TESTO FORNITO >>
::::

Siete mai stati terroni? Il vibonese Giovanni Parisi una volta sì, quando era povero. Poi, veloce come i suoi pugni, è diventato un campione, uno dei più grandi che lo sport italiano abbia mai avuto. E più veloce ci ha lasciati, schiacciato tra le lamiere lungo le strade di Voghera, la città che lo aveva adottato. Aveva 42 anni. Lassù, nella provincia pavese dove il piccolo emigrante calabrese aveva trovato in palestra il rifugio dalle frecciate degli altri ragazzi sulle sue origini, Giovanni Parisi è ancora un eroe.
Oggi invece, pochi giorni dopo quello che doveva essere il suo 55esimo compleanno, di lui nella sua Calabria, nella sua Vibo, non restano che qualche sparuta traccia e sbiaditi ricordi. Eppure di questa terra – che oggi prova con dubbia grazia a intestarsi un briciolo dei successi di Marcell Jacobs celebrandone le estati rosarnesi – Giovanni Parisi resta il solo ad aver vinto una medaglia d’oro alle Olimpiadi moderne. Non solo: insieme a Nino Benvenuti e Patrizio Oliva (trionfatore però nell’edizione “dimezzata” di Mosca ’80) è l’unico pugile italiano ad avere aggiunto nella propria bacheca anche la cintura di campione mondiale, una volta passato tra i professionisti. Parisi di titoli iridati ne ha conquistati due, in altrettante categorie di peso differenti.

::::

ELENCO >>
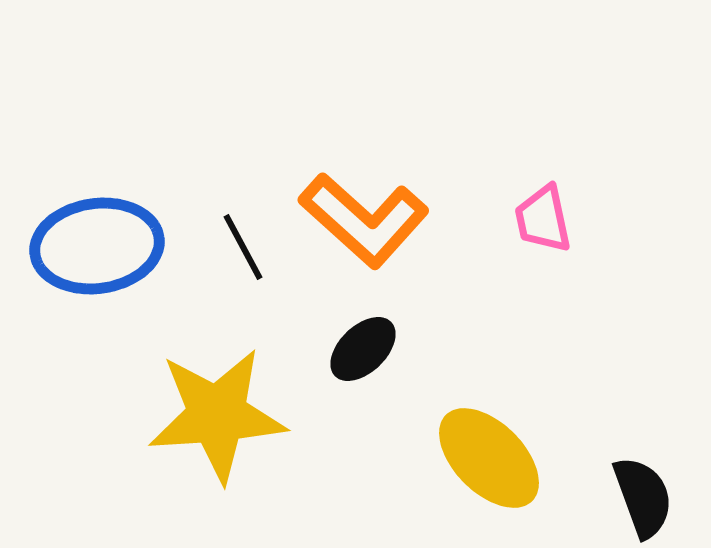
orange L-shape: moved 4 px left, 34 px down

::::

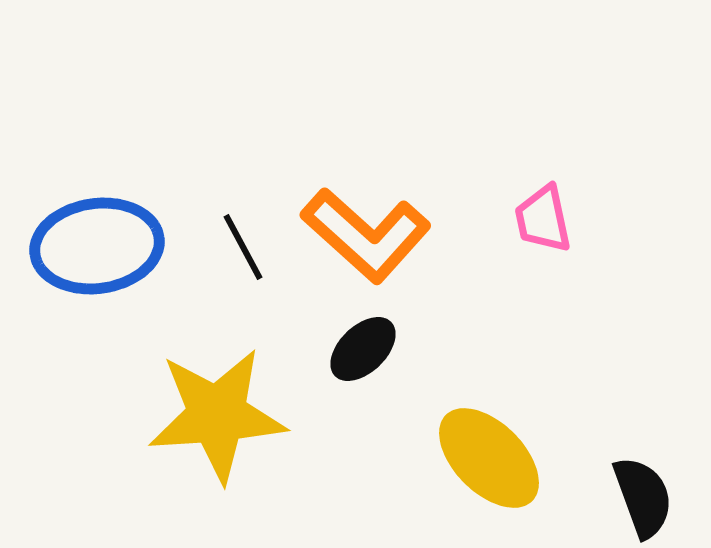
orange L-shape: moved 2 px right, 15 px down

::::

COMPITI DA SVOLGERE >>
1. Riscrivi il testo su Giovanni Parisi da "Oggi invece, pochi" fino a "di peso differenti." compreso, sostituendo "pugile" con "boxeur".
2. Secondo il testo su Giovanni Parisi, perché da ragazzo, nella provincia pavese, egli trovò un rifugio in palestra?
3. Rispondi a queste domande sul testo su Giovanni Parisi:
(a) Quanti anni aveva Parisi quando morì?
(b) Dove perse la vita?
(c) Quanti titoli mondiali conquistò da professionista e in quante categorie di peso?

COMPITI SVOLTI >>
1.
Oggi invece, pochi giorni dopo quello che doveva essere il suo 55esimo compleanno, di lui nella sua Calabria, nella sua Vibo, non restano che qualche sparuta traccia e sbiaditi ricordi. Eppure di questa terra – che oggi prova con dubbia grazia a intestarsi un briciolo dei successi di Marcell Jacobs celebrandone le estati rosarnesi – Giovanni Parisi resta il solo ad aver vinto una medaglia d’oro alle Olimpiadi moderne. Non solo: insieme a Nino Benvenuti e Patrizio Oliva (trionfatore però nell’edizione “dimezzata” di Mosca ’80) è l’unico boxeur italiano ad avere aggiunto nella propria bacheca anche la cintura di campione mondiale, una volta passato tra i professionisti. Parisi di titoli iridati ne ha conquistati due, in altrettante categorie di peso differenti.

2. Da piccolo emigrante calabrese, Parisi era bersaglio delle frecciate degli altri ragazzi sulle sue origini. La palestra fu per lui il rifugio da quelle frecciate.

3.
(a) Aveva 42 anni.
(b) Morì lungo le strade di Voghera, schiacciato tra le lamiere.
(c) Ne conquistò due, in due categorie di peso differenti.